Purpose: : The cornea maintains its shape as an equilibrium condition balancing its elastic properties against the evenly distributed force of aqueous fluid pressure. Pressure exerted against the corneal surface will result in corneal flattening and opportunity to observe the stress/strain association as the tissue deforms and recovers. External force can be generated by an air pressure pulse, as in the Ocular Response Analyzer (ORA) or by acoustic radiation. Displacement data allows measurement of oscillatory frequency (related to stiffness) and the time-constant of the damping function (related to viscosity). Our aim was to determine the potential of acoustic radiation force impulse (ARFI) imaging for characterizing corneal viscoelastic properties.

Methods: : We measured surface displacement following exposure of ex vivo pig corneas to acoustic radiation force using a two-element annular transducer, with an 18-MHz outer ring and a 36-MHz inner element, sharing a common focus. We focused the probe on the surface of the cornea and recorded M-scans with the 36-MHz element at a pulse repetition frequency of 1-KHz. After 100-msec, we excited the outer element with an 18-MHz toneburst, varying amplitude and duration between trials. We then recorded M-scans for an additional 0.5-sec and measured surface displacement as a function of time.
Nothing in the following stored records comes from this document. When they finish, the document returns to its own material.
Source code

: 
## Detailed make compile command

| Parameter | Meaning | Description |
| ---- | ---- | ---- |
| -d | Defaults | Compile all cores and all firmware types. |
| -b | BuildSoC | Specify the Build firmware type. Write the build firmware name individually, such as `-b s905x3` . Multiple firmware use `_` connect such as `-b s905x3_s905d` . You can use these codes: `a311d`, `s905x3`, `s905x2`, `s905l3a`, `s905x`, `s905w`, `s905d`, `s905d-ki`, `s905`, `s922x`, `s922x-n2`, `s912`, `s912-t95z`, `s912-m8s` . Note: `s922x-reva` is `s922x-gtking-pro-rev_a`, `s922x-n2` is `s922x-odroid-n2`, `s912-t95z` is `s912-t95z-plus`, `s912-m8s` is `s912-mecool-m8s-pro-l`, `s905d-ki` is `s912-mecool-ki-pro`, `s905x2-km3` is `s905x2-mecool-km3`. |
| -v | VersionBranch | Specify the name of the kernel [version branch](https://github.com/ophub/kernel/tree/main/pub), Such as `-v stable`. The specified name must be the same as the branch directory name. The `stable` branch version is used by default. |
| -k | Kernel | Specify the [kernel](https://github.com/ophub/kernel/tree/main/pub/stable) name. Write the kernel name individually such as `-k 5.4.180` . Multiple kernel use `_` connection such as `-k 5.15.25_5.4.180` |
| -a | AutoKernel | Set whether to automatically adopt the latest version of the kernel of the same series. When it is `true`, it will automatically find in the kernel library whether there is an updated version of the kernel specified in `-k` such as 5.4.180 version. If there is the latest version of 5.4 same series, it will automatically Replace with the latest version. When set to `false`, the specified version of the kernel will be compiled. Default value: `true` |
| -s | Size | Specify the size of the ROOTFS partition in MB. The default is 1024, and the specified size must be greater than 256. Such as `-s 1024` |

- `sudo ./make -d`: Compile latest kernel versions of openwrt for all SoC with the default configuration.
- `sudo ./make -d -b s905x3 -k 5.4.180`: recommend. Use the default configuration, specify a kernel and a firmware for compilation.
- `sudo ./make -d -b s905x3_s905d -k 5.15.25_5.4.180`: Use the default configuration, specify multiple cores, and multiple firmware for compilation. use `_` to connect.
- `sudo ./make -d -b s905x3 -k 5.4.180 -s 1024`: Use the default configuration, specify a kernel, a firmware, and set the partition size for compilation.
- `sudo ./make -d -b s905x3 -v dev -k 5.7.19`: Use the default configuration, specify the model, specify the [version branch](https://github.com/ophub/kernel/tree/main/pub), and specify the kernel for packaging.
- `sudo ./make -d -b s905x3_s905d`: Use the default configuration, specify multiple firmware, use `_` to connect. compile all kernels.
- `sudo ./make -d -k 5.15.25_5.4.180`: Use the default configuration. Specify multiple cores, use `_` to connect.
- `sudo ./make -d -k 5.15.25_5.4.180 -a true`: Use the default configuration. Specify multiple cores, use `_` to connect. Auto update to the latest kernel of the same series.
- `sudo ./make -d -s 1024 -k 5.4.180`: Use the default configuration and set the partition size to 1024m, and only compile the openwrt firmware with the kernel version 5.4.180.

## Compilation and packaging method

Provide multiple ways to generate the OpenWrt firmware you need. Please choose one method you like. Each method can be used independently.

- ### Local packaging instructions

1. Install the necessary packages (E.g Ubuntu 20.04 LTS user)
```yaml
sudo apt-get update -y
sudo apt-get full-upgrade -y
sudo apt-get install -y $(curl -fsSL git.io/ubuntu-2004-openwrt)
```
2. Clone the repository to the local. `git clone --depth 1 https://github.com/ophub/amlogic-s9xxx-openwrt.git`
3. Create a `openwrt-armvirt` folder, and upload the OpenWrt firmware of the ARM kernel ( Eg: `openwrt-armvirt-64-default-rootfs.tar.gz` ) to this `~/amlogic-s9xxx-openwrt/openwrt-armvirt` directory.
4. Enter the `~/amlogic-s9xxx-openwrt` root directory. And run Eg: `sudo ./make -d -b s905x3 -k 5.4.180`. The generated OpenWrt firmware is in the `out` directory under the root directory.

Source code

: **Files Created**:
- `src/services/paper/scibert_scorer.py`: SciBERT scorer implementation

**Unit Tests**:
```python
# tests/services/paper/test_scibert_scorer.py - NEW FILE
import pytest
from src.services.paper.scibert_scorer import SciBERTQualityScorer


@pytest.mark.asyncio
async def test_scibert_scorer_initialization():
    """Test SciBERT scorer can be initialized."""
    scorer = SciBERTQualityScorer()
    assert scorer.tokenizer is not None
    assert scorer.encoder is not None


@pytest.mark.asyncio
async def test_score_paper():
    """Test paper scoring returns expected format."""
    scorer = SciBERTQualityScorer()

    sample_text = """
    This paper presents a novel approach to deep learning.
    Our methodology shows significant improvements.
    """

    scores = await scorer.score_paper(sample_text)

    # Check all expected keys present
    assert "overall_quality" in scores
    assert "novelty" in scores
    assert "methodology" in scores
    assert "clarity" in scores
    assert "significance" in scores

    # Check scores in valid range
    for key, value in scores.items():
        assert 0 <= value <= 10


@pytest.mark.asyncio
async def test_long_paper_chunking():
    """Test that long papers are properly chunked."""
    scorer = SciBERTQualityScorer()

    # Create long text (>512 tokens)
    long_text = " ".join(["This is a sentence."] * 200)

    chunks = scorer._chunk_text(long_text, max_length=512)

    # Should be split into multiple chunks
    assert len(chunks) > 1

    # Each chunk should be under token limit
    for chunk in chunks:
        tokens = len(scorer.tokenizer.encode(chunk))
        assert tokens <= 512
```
Acoustic power was measured using a calibrated needle hydrophone.

Results: : Displacements occurring following the application of acoustic radiation force exhibited a damped oscillatory response with a resonance frequency of 20-Hz and damping coefficient of 40-msec. We calculated the mechanical index (MI), the derated spatial peak pulse average (I_SPPA.3) and spatial peak temporal average (I_SPTA.3) intensities for a 5-msec toneburst repeated at a 1-Hz pulse repetition frequency. Results were MI = 0.062, I_SPPA.3 = 1.76 mW/cm² and I_SPTA.3 = 9.0 W/cm²), which are within FDA standards for ophthalmic safety for diagnostic ultrasound.